● **Consigne**
Mettez à jour, s'il vous plaît, les enregistrements ci-dessous en remplaçant « Rank the series » par « Sort the series » partout, sans rien modifier d'autre.

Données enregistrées
'''

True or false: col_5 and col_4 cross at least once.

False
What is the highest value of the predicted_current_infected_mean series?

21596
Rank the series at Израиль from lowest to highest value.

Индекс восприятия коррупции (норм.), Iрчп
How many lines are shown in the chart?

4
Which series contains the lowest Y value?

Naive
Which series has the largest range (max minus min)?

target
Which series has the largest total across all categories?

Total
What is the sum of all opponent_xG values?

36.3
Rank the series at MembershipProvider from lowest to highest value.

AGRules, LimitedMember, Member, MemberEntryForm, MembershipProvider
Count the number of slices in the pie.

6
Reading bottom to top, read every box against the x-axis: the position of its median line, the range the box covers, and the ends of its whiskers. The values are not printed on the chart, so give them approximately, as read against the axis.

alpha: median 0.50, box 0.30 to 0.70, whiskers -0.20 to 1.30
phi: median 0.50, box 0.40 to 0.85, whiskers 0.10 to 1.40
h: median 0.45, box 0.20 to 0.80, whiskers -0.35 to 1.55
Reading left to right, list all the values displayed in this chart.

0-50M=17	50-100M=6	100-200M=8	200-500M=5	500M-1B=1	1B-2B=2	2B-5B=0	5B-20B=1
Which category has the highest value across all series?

'''

● **Exercice corrigé**
True or false: col_5 and col_4 cross at least once.

False
What is the highest value of the predicted_current_infected_mean series?

21596
Sort the series at Израиль from lowest to highest value.

Индекс восприятия коррупции (норм.), Iрчп
How many lines are shown in the chart?

4
Which series contains the lowest Y value?

Naive
Which series has the largest range (max minus min)?

target
Which series has the largest total across all categories?

Total
What is the sum of all opponent_xG values?

36.3
Sort the series at MembershipProvider from lowest to highest value.

AGRules, LimitedMember, Member, MemberEntryForm, MembershipProvider
Count the number of slices in the pie.

6
Reading bottom to top, read every box against the x-axis: the position of its median line, the range the box covers, and the ends of its whiskers. The values are not printed on the chart, so give them approximately, as read against the axis.

alpha: median 0.50, box 0.30 to 0.70, whiskers -0.20 to 1.30
phi: median 0.50, box 0.40 to 0.85, whiskers 0.10 to 1.40
h: median 0.45, box 0.20 to 0.80, whiskers -0.35 to 1.55
Reading left to right, list all the values displayed in this chart.

0-50M=17	50-100M=6	100-200M=8	200-500M=5	500M-1B=1	1B-2B=2	2B-5B=0	5B-20B=1
Which category has the highest value across all series?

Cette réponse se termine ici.